- Material for this exercise:
______________________________

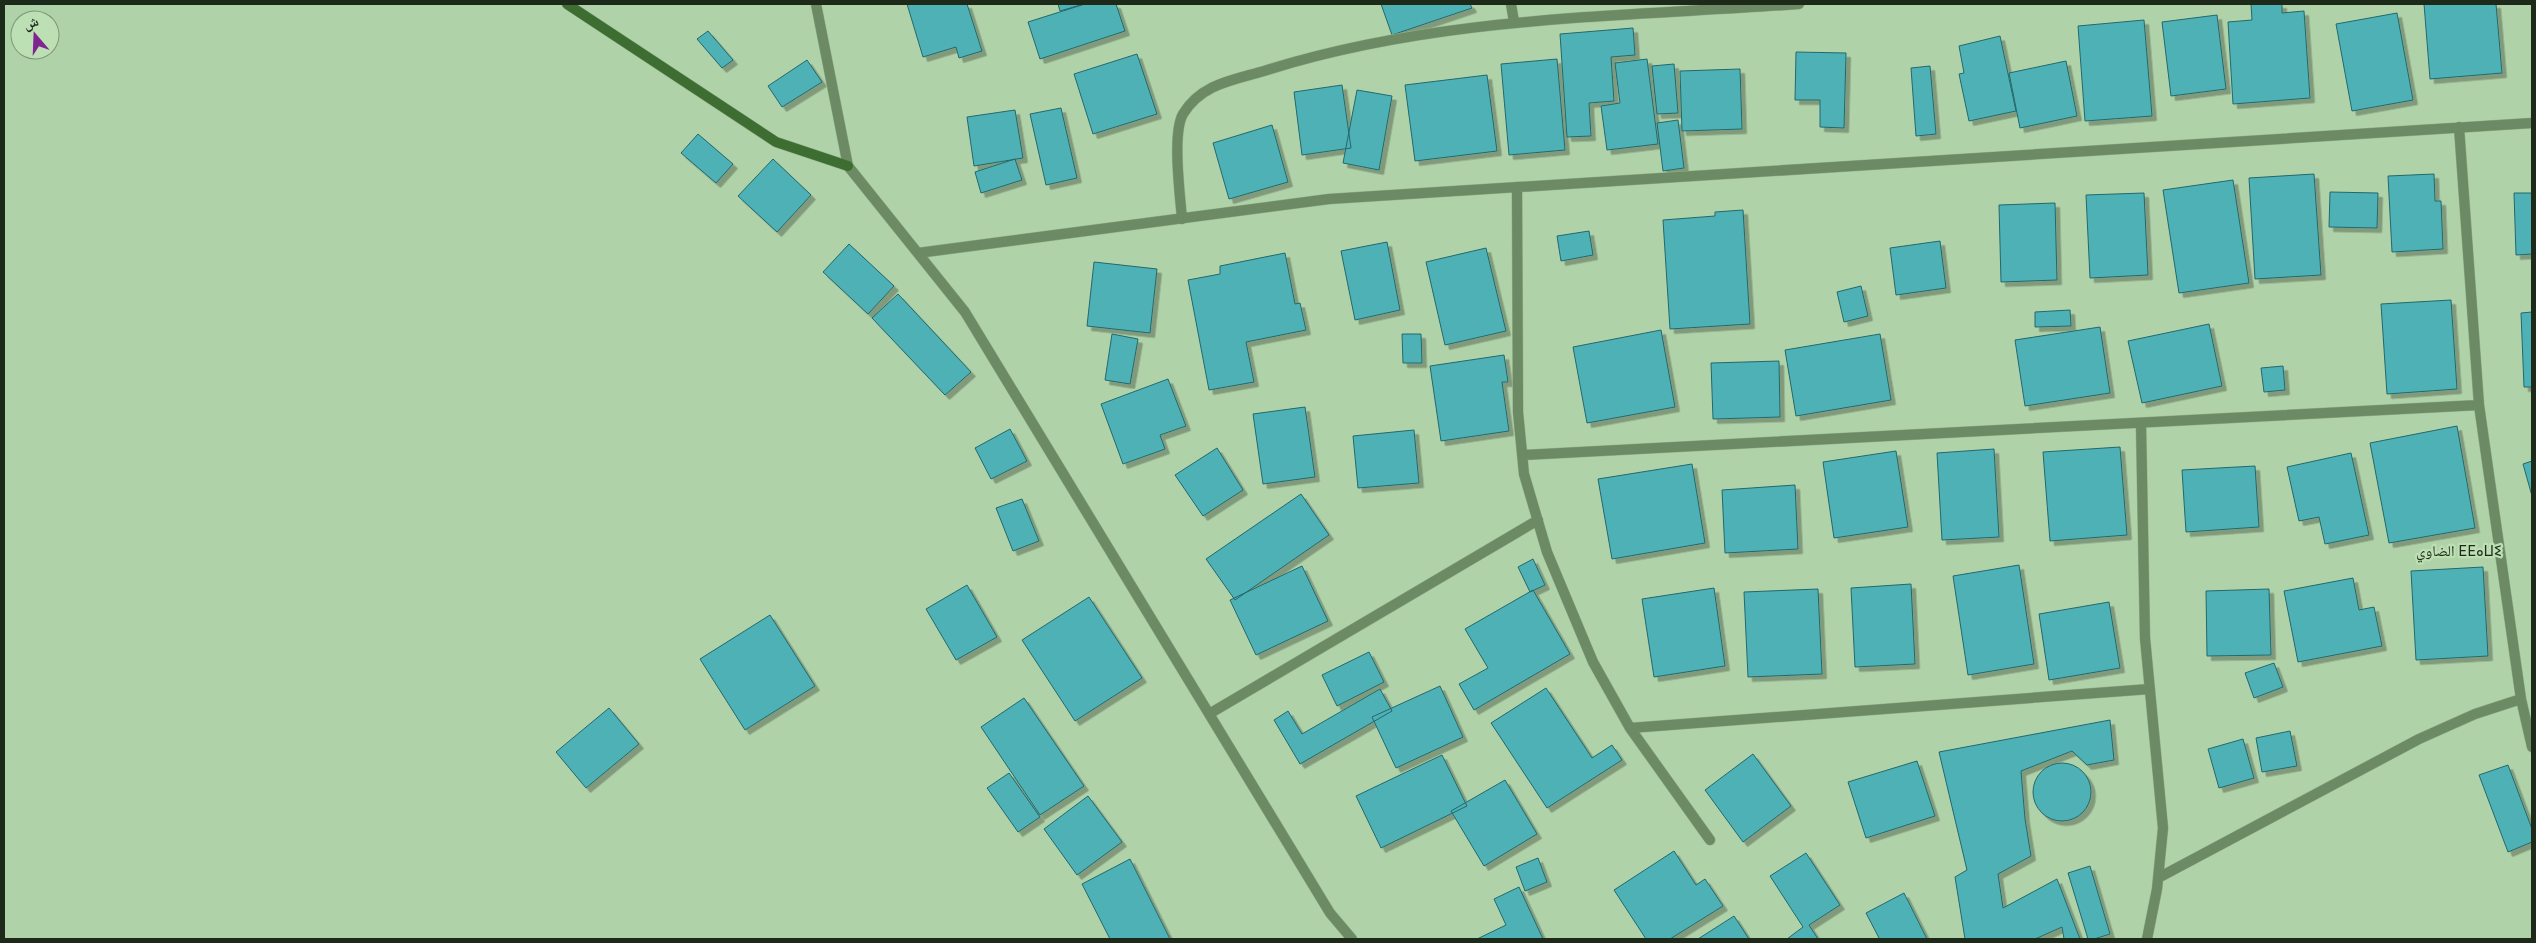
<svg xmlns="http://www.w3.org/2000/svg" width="2536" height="943" viewBox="0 0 2536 943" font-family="Raleway,'Noto Naskh Arabic','Noto Sans Tifinagh',sans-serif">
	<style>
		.building { fill: #4db1b6; stroke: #22696c; filter: url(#shadow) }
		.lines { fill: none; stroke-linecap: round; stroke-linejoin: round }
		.street-casing { stroke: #93b08c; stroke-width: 11 }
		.secondary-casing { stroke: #93b08c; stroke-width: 11 }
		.street { stroke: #6c8b64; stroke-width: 10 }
		.secondary { stroke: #3e6d32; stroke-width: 10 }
		.labels { text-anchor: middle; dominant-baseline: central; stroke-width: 4.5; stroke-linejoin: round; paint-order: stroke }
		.quarter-label { font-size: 15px; fill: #1d2a1a; stroke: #bddfb4 }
	</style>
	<defs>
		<filter id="shadow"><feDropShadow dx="4.5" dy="4.5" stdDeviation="0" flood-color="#0004"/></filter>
	</defs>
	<rect width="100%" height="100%" fill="#b0d2a8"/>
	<path class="building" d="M907 4H967L982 51 959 58 956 47 923 57Z
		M1058 4H1084L1060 11Z
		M1085 4H1116L1125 31 1040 59 1028 22Z
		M1381 4H1470L1472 8 1392 35Z
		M2251 4H2282V13L2304 11 2310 98 2233 104 2228 22 2252 20Z
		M2424 4H2496L2502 73 2430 79Z
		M2397 13 2413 100 2352 111 2336 24Z
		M2217 15 2226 89 2171 96 2162 22Z
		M2144 20 2152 116 2085 121 2078 26Z
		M1633 28 1635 55 1611 57 1614 101 1589 103 1591 136 1567 137 1560 34Z
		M708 31 733 60 722 68 697 39Z
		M2000 36 2016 111 1969 121 1959 74 1964 73 1959 46Z
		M1796 52 1846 53 1844 128 1820 127V100H1795Z
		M1137 54 1157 114 1093 134 1074 74Z
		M1557 59 1565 150 1509 155 1501 64Z
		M1647 59 1658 144 1607 150 1601 106 1620 103 1615 63Z
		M807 60 822 82 782 107 768 86Z
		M2066 61 2077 116 2020 128 2009 73Z
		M1674 64 1678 113 1657 114 1652 66Z
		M1930 66 1936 134 1916 136 1911 68Z
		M1740 69 1742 129 1682 131 1680 71Z
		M1487 75 1497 151 1415 161 1405 85Z
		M1342 85 1351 148 1302 155 1294 92Z
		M1357 90 1392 96 1379 170 1343 163Z
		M1061 108 1077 178 1046 185 1030 114Z
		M1015 110 1023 158 974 166 967 117Z
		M1678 120 1684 168 1663 171 1657 123Z
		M1272 125 1288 182 1229 199 1213 143Z
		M698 134 733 164 716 183 681 153Z
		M773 159 811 195 777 232 738 196Z
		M1015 159 1022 180 981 193 975 172Z
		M2314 174 2321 275 2255 279 2249 178Z
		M2434 174 2435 201H2441L2443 249 2392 252 2388 176Z
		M2233 180 2249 283 2179 293 2163 190Z
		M2330 192 2378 193 2377 228 2329 227Z
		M2144 193 2148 275 2090 278 2086 195Z
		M2514 193H2532V254L2516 255Z
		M2055 203 2057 280 2001 282 1999 205Z
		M1743 210 1750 324 1670 329 1663 220 1715 216V212Z
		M1589 231 1593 255 1561 261 1557 236Z
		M1940 241 1946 288 1896 295 1890 248Z
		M1387 242 1400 310 1355 320 1341 251Z
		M849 244 894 286 868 314 823 272Z
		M1486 248 1506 331 1445 345 1426 262Z
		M1285 253 1295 304 1300 303 1306 330 1246 342 1254 382 1209 390 1188 280 1220 274V266Z
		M1094 262 1157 269 1150 333 1087 326Z
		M1861 286 1868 316 1844 322 1837 292Z
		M898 294 971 372 945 395 872 318Z
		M2451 300 2457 389 2387 394 2381 304Z
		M2070 310 2071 326 2035 327V312Z
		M2532 312V387H2524L2521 313Z
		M2209 324 2222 386 2142 403 2128 341Z
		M2100 327 2110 393 2025 406 2015 340Z
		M1661 330 1675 407 1587 423 1573 347Z
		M1112 334 1138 339 1130 384 1105 380Z
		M1402 334H1421L1422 363H1403Z
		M1880 334 1891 400 1796 416 1785 350Z
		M1504 355 1508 382H1502L1509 431 1441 441 1430 366Z
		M1779 361 1780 417 1713 419 1711 363Z
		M2283 366 2285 390 2264 392 2261 368Z
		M1168 379 1186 426 1160 435 1165 449 1123 464 1101 404Z
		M1305 407 1315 477 1263 484 1253 414Z
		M2457 426 2475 528 2389 543 2370 443Z
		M1010 429 1027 461 991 479 975 448Z
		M1414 430 1419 483 1358 488 1353 436Z
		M2120 447 2127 535 2050 541 2043 452Z
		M1217 448 1243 490 1203 516 1175 475Z
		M1994 449 1999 537 1942 540 1937 453Z
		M1896 451 1908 527 1834 538 1823 462Z
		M2351 453 2369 535 2325 544 2319 517 2299 521 2287 467Z
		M2532 461V496L2523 464Z
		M1692 464 1705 543 1612 559 1598 479Z
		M2255 466 2259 527 2186 532 2182 470Z
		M1795 485 1798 549 1725 553 1722 490Z
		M1301 494 1329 535 1235 600 1206 559Z
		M1022 499 1039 541 1013 551 996 508Z
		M1533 559 1545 585 1530 592 1518 567Z
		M2019 565 2034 664 1968 675 1953 576Z
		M1302 566 1328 621 1256 655 1230 600Z
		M2483 567 2488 656 2416 660 2411 571Z
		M2353 578 2359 610 2374 607 2382 646 2298 662 2284 591Z
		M1911 584 1915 664 1855 667 1851 588Z
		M967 585 997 637 956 660 926 609Z
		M1714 588 1725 666 1654 677 1642 599Z
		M1818 589 1822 674 1748 677 1744 592Z
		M2269 589 2271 655 2207 656 2206 591Z
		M1533 590 1570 654 1474 710 1459 684 1488 668 1465 629Z
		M1089 597 1142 678 1075 721 1022 640Z
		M2109 602 2120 668 2049 680 2039 614Z
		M770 615 815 686 745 730 700 659Z
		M1369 652 1384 682 1337 706 1322 675Z
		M2274 663 2283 687 2254 698 2245 673Z
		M1440 686 1463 737 1396 768 1372 717Z
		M1546 688 1592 758 1612 745 1622 760 1547 808 1491 723Z
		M1380 689 1392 711 1300 764 1274 720 1288 711 1302 734Z
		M1024 698 1084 786 1040 815 981 727Z
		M609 708 639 744 586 788 556 752Z
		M2110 720 2114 760 2087 765 2072 751 2021 771 2025 819 2031 856 1998 874 2003 908 2057 879 2080 939H2064L2062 927 2035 939H1965L1955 877 1967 870 1939 752Z
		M2290 731 2297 766 2262 772 2256 738Z
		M2243 739 2254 778 2219 788 2208 749Z
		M1753 754 1791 806 1743 842 1705 790Z
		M1442 755 1467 806 1381 848 1356 796Z
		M1917 761 1935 816 1866 838 1848 782Z
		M2033 792a29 29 0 1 1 58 0a29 29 0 1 1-58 0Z
		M2508 765 2532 829V842L2508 852 2479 775Z
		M1009 773 1040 817 1018 832 987 788Z
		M1505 780 1537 834 1484 866 1451 811Z
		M1088 796 1122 842 1077 875 1044 829Z
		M1674 851 1696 885 1705 879 1723 906 1670 939H1646L1614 890Z
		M1806 853 1840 905 1809 925 1818 939H1787L1803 927 1770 876Z
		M1538 858 1547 882 1525 891 1516 867Z
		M1130 859 1170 939H1110L1082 884Z
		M2090 866 2110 934 2094 939H2088L2068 873Z
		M1519 887 1543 939H1477L1506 925 1494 899Z
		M1904 893 1927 939H1876L1879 938 1866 913Z
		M1734 916 1749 939H1698Z"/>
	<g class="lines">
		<defs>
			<path id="street" d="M816 4 848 166 965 312 1330 913 1352 939
				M1511 4 1514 22
				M2459 127 2479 405 2521 699 2532 747
				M1517 187 1518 412 1524 474 1547 552 1593 662 1630 728 1710 840
				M1182 219C1180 195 1172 133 1183 114 1201 84 1233 80 1264 71 1437 16 1619 17 1799 4
				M918 253 1329 199 2532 123
				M2141 424 2145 638 2163 828 2157 889 2147 939
				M1522 455 2479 405
				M1209 714 1538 520
				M1630 728 2150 689
				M2158 878 2419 739 2475 714 2521 699"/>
			<path id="secondary" d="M567 4 776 142 848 166"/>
		</defs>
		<use href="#street" class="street-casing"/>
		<use href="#secondary" class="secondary-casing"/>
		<use href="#street" class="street"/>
		<use href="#secondary" class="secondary"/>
	</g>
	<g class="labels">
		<g class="quarter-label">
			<text x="2459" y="551">الضاوي ⴹⴹⴰⵡⵉ</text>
		</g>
	</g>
	<rect width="2536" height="943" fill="none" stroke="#1d2a1a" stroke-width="10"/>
	<g transform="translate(35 35) rotate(341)"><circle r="24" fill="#bddfb4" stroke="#7d9776"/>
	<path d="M0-4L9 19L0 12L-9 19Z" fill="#7e2592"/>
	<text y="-8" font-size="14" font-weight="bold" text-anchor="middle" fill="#1d2a1a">ش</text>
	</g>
</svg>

______________________________

- Exercise prompt:
Whenever a line of the listing contains the word "lines", it counts; say the total only.

- Your response:
2